═══ MATERIAL TO PROCESS ═══

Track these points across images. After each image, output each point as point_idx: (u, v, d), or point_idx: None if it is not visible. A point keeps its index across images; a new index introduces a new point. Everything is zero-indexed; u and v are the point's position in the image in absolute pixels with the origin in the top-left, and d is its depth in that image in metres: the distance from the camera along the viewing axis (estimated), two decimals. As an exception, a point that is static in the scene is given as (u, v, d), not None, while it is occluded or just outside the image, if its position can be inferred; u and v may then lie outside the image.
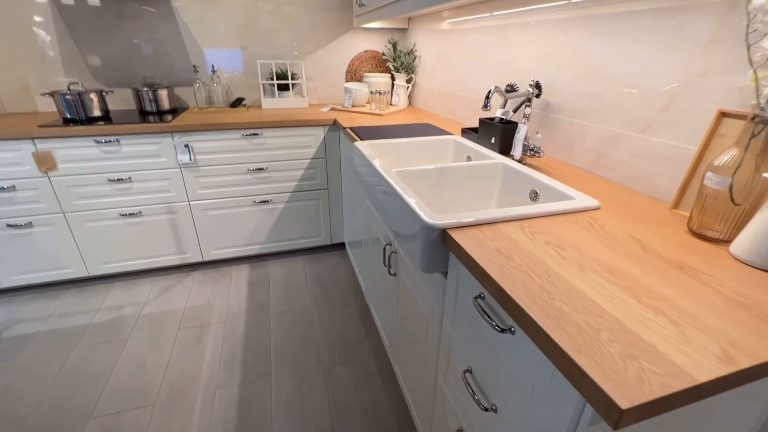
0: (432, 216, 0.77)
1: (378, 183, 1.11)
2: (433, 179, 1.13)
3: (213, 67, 2.12)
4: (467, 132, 1.46)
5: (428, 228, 0.76)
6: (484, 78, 1.60)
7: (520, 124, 1.14)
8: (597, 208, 0.86)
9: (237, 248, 2.12)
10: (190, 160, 1.83)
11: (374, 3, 1.79)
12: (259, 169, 1.97)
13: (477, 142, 1.37)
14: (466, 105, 1.77)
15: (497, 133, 1.24)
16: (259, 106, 2.25)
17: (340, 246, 2.38)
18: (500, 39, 1.47)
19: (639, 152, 0.96)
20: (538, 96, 1.22)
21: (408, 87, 2.29)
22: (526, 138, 1.12)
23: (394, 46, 2.32)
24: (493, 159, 1.18)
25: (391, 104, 2.32)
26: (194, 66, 2.08)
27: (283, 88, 2.26)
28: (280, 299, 1.90)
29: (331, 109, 2.20)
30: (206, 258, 2.09)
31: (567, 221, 0.80)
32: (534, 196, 1.02)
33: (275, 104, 2.22)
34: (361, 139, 1.47)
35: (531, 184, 1.04)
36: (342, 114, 2.07)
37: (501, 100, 1.51)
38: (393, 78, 2.40)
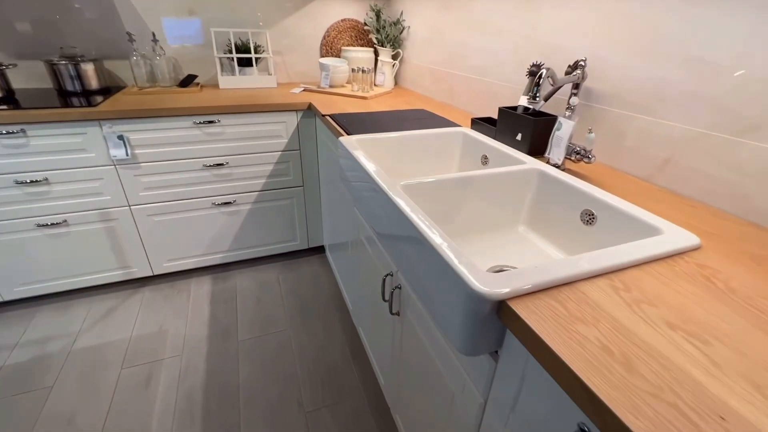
0: (485, 280, 0.49)
1: (376, 198, 0.81)
2: (450, 192, 0.85)
3: (153, 35, 1.70)
4: (479, 123, 1.17)
5: (479, 299, 0.49)
6: (495, 54, 1.31)
7: (562, 119, 0.86)
8: (698, 248, 0.61)
9: (196, 258, 1.78)
10: (127, 155, 1.45)
11: (357, -43, 1.43)
12: (218, 164, 1.61)
13: (495, 138, 1.09)
14: (469, 87, 1.48)
15: (527, 129, 0.96)
16: (216, 86, 1.86)
17: (319, 250, 2.07)
18: (519, 5, 1.17)
19: (735, 161, 0.72)
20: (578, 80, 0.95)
21: (395, 64, 1.96)
22: (570, 137, 0.85)
23: (378, 14, 1.97)
24: (524, 163, 0.91)
25: (375, 84, 1.99)
26: (129, 33, 1.65)
27: (245, 63, 1.87)
28: (250, 321, 1.60)
29: (304, 90, 1.84)
30: (157, 271, 1.73)
31: (670, 272, 0.55)
32: (589, 220, 0.77)
33: (236, 83, 1.84)
34: (348, 133, 1.16)
35: (583, 200, 0.78)
36: (318, 96, 1.72)
37: (521, 86, 1.23)
38: (376, 53, 2.06)
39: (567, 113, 0.86)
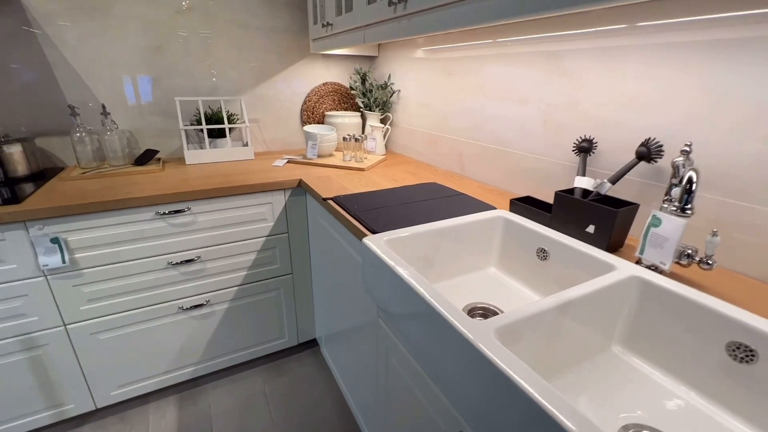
0: None
1: (436, 331, 0.57)
2: (549, 324, 0.62)
3: (104, 107, 1.42)
4: (521, 205, 0.99)
5: None
6: (519, 124, 1.16)
7: (660, 213, 0.69)
8: None
9: (156, 378, 1.38)
10: (64, 261, 1.10)
11: (350, 21, 1.28)
12: (188, 260, 1.29)
13: (551, 227, 0.90)
14: (483, 156, 1.32)
15: (605, 220, 0.78)
16: (181, 161, 1.58)
17: (310, 344, 1.74)
18: (549, 72, 1.04)
19: None
20: (652, 160, 0.79)
21: (386, 129, 1.79)
22: (680, 238, 0.67)
23: (364, 78, 1.83)
24: (614, 267, 0.71)
25: (366, 151, 1.80)
26: (71, 107, 1.36)
27: (217, 134, 1.62)
28: (233, 464, 1.21)
29: (288, 162, 1.61)
30: (103, 404, 1.32)
31: None
32: (746, 357, 0.56)
33: (205, 157, 1.57)
34: (364, 225, 0.92)
35: (728, 328, 0.58)
36: (307, 170, 1.49)
37: (556, 161, 1.08)
38: (362, 117, 1.90)
39: (666, 205, 0.69)
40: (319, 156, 1.64)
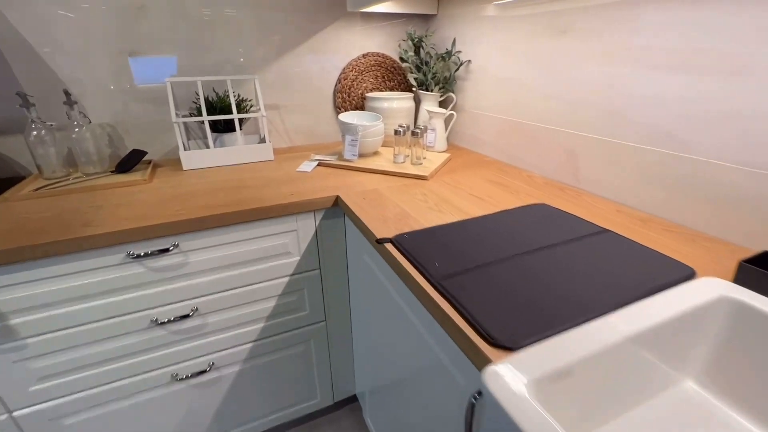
0: None
1: None
2: None
3: (67, 94, 1.02)
4: (757, 272, 0.51)
5: None
6: (718, 109, 0.67)
7: None
8: None
9: (148, 459, 1.04)
10: (-8, 334, 0.74)
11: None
12: (181, 317, 0.91)
13: None
14: (628, 161, 0.83)
15: None
16: (178, 164, 1.18)
17: (349, 401, 1.35)
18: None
19: None
20: None
21: (449, 114, 1.32)
22: None
23: (418, 45, 1.35)
24: None
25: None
26: (21, 95, 0.97)
27: (224, 128, 1.21)
28: None
29: (319, 164, 1.18)
30: (79, 498, 0.98)
31: None
32: None
33: (208, 160, 1.16)
34: (485, 334, 0.48)
35: None
36: (345, 177, 1.06)
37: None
38: (416, 98, 1.42)
39: None
40: (361, 155, 1.20)
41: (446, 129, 1.33)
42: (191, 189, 0.98)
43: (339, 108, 1.43)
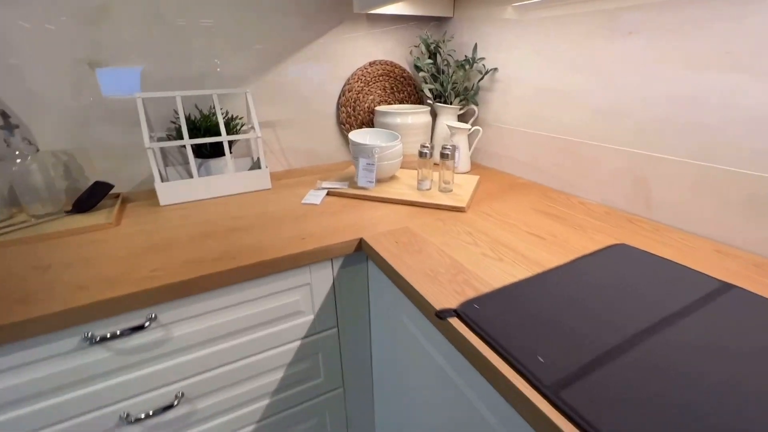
0: None
1: None
2: None
3: (7, 117, 0.80)
4: None
5: None
6: None
7: None
8: None
9: None
10: None
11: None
12: (163, 408, 0.68)
13: None
14: (727, 191, 0.68)
15: None
16: (152, 199, 0.96)
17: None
18: None
19: None
20: None
21: (474, 130, 1.15)
22: None
23: (435, 51, 1.18)
24: None
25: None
26: (-60, 119, 0.75)
27: (210, 152, 1.00)
28: None
29: (327, 194, 0.98)
30: None
31: None
32: None
33: (191, 193, 0.95)
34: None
35: None
36: (362, 210, 0.86)
37: None
38: (432, 111, 1.24)
39: None
40: (378, 181, 1.01)
41: (471, 148, 1.16)
42: (171, 235, 0.77)
43: (344, 124, 1.24)
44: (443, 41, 1.17)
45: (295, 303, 0.75)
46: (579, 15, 0.86)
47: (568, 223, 0.79)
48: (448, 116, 1.19)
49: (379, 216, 0.84)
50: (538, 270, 0.62)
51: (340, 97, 1.23)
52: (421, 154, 0.94)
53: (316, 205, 0.92)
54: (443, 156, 0.92)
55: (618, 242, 0.70)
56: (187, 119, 0.98)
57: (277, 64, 1.10)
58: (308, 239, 0.74)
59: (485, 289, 0.56)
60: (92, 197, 0.90)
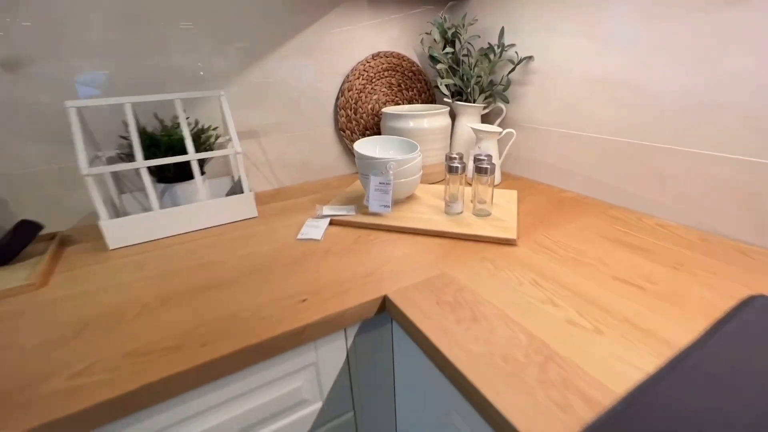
0: None
1: None
2: None
3: None
4: None
5: None
6: None
7: None
8: None
9: None
10: None
11: None
12: None
13: None
14: None
15: None
16: (99, 239, 0.72)
17: None
18: None
19: None
20: None
21: (506, 132, 0.94)
22: None
23: (451, 38, 0.97)
24: None
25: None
26: None
27: (177, 175, 0.77)
28: None
29: (330, 223, 0.76)
30: None
31: None
32: None
33: (151, 230, 0.72)
34: None
35: None
36: (380, 246, 0.64)
37: None
38: (452, 111, 1.03)
39: None
40: (394, 202, 0.79)
41: (500, 155, 0.95)
42: (115, 300, 0.54)
43: (343, 130, 1.02)
44: (462, 26, 0.96)
45: (295, 392, 0.53)
46: (654, -19, 0.66)
47: (661, 260, 0.59)
48: (470, 117, 0.98)
49: (403, 255, 0.63)
50: (664, 350, 0.41)
51: (337, 98, 1.01)
52: (451, 169, 0.72)
53: (317, 241, 0.70)
54: (480, 171, 0.71)
55: (755, 293, 0.50)
56: (145, 133, 0.75)
57: (258, 59, 0.88)
58: (311, 301, 0.52)
59: (602, 397, 0.35)
60: (15, 242, 0.67)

═══

[WORK ORDER] Copy the records above exactly. Do not carry any picture into the copy.

[TASK RESULT]
Track these points across images. After each image, output each point as point_idx: (u, v, d), or point_idx: None if it is not visible. A point keeps its index across images; a new index introduces a new point. Everything is zero-indexed; u and v are the point's position in the image in absolute pixels with the origin in the top-left, and d is its depth in that image in metres: the distance from the camera along the viewing axis (estimated), two decimals. As an exception, a point that is static in the scene is given as (u, v, d), not None, while it is occluded or just outside the image, if its position can be inferred; u and v may then lie outside the image.
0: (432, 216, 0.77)
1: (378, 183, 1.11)
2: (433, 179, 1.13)
3: (213, 67, 2.12)
4: (467, 132, 1.46)
5: (428, 228, 0.76)
6: (484, 78, 1.60)
7: (520, 124, 1.14)
8: (597, 208, 0.86)
9: (237, 248, 2.12)
10: (190, 160, 1.83)
11: (374, 3, 1.79)
12: (259, 169, 1.97)
13: (477, 142, 1.37)
14: (466, 105, 1.77)
15: (497, 133, 1.24)
16: (259, 106, 2.25)
17: (340, 246, 2.38)
18: (500, 39, 1.47)
19: (639, 152, 0.96)
20: (538, 96, 1.22)
21: (408, 87, 2.29)
22: (526, 138, 1.12)
23: (394, 46, 2.32)
24: (493, 159, 1.18)
25: (391, 104, 2.32)
26: (194, 66, 2.08)
27: (283, 88, 2.26)
28: (280, 299, 1.90)
29: (331, 109, 2.20)
30: (206, 258, 2.09)
31: (567, 221, 0.80)
32: (534, 196, 1.02)
33: (275, 104, 2.22)
34: (361, 139, 1.47)
35: (531, 184, 1.04)
36: (342, 114, 2.07)
37: (501, 100, 1.51)
38: (393, 78, 2.40)
0: (485, 280, 0.49)
1: (376, 198, 0.81)
2: (450, 192, 0.85)
3: (153, 35, 1.70)
4: (479, 123, 1.17)
5: (479, 299, 0.49)
6: (495, 54, 1.31)
7: (562, 119, 0.86)
8: (698, 248, 0.61)
9: (196, 258, 1.78)
10: (127, 155, 1.45)
11: (357, -43, 1.43)
12: (218, 164, 1.61)
13: (495, 138, 1.09)
14: (469, 87, 1.48)
15: (527, 129, 0.96)
16: (216, 86, 1.86)
17: (319, 250, 2.07)
18: (519, 5, 1.17)
19: (735, 161, 0.72)
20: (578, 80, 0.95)
21: (395, 64, 1.96)
22: (570, 137, 0.85)
23: (378, 14, 1.97)
24: (524, 163, 0.91)
25: (375, 84, 1.99)
26: (129, 33, 1.65)
27: (245, 63, 1.87)
28: (250, 321, 1.60)
29: (304, 90, 1.84)
30: (157, 271, 1.73)
31: (670, 272, 0.55)
32: (589, 220, 0.77)
33: (236, 83, 1.84)
34: (348, 133, 1.16)
35: (583, 200, 0.78)
36: (318, 96, 1.72)
37: (521, 86, 1.23)
38: (376, 53, 2.06)
39: (567, 113, 0.86)
0: None
1: (436, 331, 0.57)
2: (549, 324, 0.62)
3: (104, 107, 1.42)
4: (521, 205, 0.99)
5: None
6: (519, 124, 1.16)
7: (660, 213, 0.69)
8: None
9: (156, 378, 1.38)
10: (64, 261, 1.10)
11: (350, 21, 1.28)
12: (188, 260, 1.29)
13: (551, 227, 0.90)
14: (483, 156, 1.32)
15: (605, 220, 0.78)
16: (181, 161, 1.58)
17: (310, 344, 1.74)
18: (549, 72, 1.04)
19: None
20: (652, 160, 0.79)
21: (386, 129, 1.79)
22: (680, 238, 0.67)
23: (364, 78, 1.83)
24: (614, 267, 0.71)
25: (366, 151, 1.80)
26: (71, 107, 1.36)
27: (217, 134, 1.62)
28: (233, 464, 1.21)
29: (288, 162, 1.61)
30: (103, 404, 1.32)
31: None
32: (746, 357, 0.56)
33: (205, 157, 1.57)
34: (364, 225, 0.92)
35: (728, 328, 0.58)
36: (307, 170, 1.49)
37: (556, 161, 1.08)
38: (362, 117, 1.90)
39: (666, 205, 0.69)
40: (319, 156, 1.64)
0: None
1: None
2: None
3: (67, 94, 1.02)
4: (757, 272, 0.51)
5: None
6: (718, 109, 0.67)
7: None
8: None
9: (148, 459, 1.04)
10: (-8, 334, 0.74)
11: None
12: (181, 317, 0.91)
13: None
14: (628, 161, 0.83)
15: None
16: (178, 164, 1.18)
17: (349, 401, 1.35)
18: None
19: None
20: None
21: (449, 114, 1.32)
22: None
23: (418, 45, 1.35)
24: None
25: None
26: (21, 95, 0.97)
27: (224, 128, 1.21)
28: None
29: (319, 164, 1.18)
30: (79, 498, 0.98)
31: None
32: None
33: (208, 160, 1.16)
34: (485, 334, 0.48)
35: None
36: (345, 177, 1.06)
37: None
38: (416, 98, 1.42)
39: None
40: (361, 155, 1.20)
41: (446, 129, 1.33)
42: (191, 189, 0.98)
43: (339, 108, 1.43)
0: None
1: None
2: None
3: (7, 117, 0.80)
4: None
5: None
6: None
7: None
8: None
9: None
10: None
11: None
12: (163, 408, 0.68)
13: None
14: (727, 191, 0.68)
15: None
16: (152, 199, 0.96)
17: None
18: None
19: None
20: None
21: (474, 130, 1.15)
22: None
23: (435, 51, 1.18)
24: None
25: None
26: (-60, 119, 0.75)
27: (210, 152, 1.00)
28: None
29: (327, 194, 0.98)
30: None
31: None
32: None
33: (191, 193, 0.95)
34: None
35: None
36: (362, 210, 0.86)
37: None
38: (432, 111, 1.24)
39: None
40: (378, 181, 1.01)
41: (471, 148, 1.16)
42: (171, 235, 0.77)
43: (344, 124, 1.24)
44: (443, 41, 1.17)
45: (295, 303, 0.75)
46: (579, 15, 0.86)
47: (568, 223, 0.79)
48: (448, 116, 1.19)
49: (379, 216, 0.84)
50: (538, 270, 0.62)
51: (340, 97, 1.23)
52: (421, 154, 0.94)
53: (316, 205, 0.92)
54: (443, 156, 0.92)
55: (618, 242, 0.70)
56: (187, 119, 0.98)
57: (277, 64, 1.10)
58: (308, 239, 0.74)
59: (485, 289, 0.56)
60: (92, 197, 0.90)
0: None
1: None
2: None
3: None
4: None
5: None
6: None
7: None
8: None
9: None
10: None
11: None
12: None
13: None
14: None
15: None
16: (99, 239, 0.72)
17: None
18: None
19: None
20: None
21: (506, 132, 0.94)
22: None
23: (451, 38, 0.97)
24: None
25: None
26: None
27: (177, 175, 0.77)
28: None
29: (330, 223, 0.76)
30: None
31: None
32: None
33: (151, 230, 0.72)
34: None
35: None
36: (380, 246, 0.64)
37: None
38: (452, 111, 1.03)
39: None
40: (394, 202, 0.79)
41: (500, 155, 0.95)
42: (115, 300, 0.54)
43: (343, 130, 1.02)
44: (462, 26, 0.96)
45: (295, 392, 0.53)
46: (654, -19, 0.66)
47: (661, 260, 0.59)
48: (470, 117, 0.98)
49: (403, 255, 0.63)
50: (664, 350, 0.41)
51: (337, 98, 1.01)
52: (451, 169, 0.72)
53: (317, 241, 0.70)
54: (480, 171, 0.71)
55: (755, 293, 0.50)
56: (145, 133, 0.75)
57: (258, 59, 0.88)
58: (311, 301, 0.52)
59: (602, 397, 0.35)
60: (15, 242, 0.67)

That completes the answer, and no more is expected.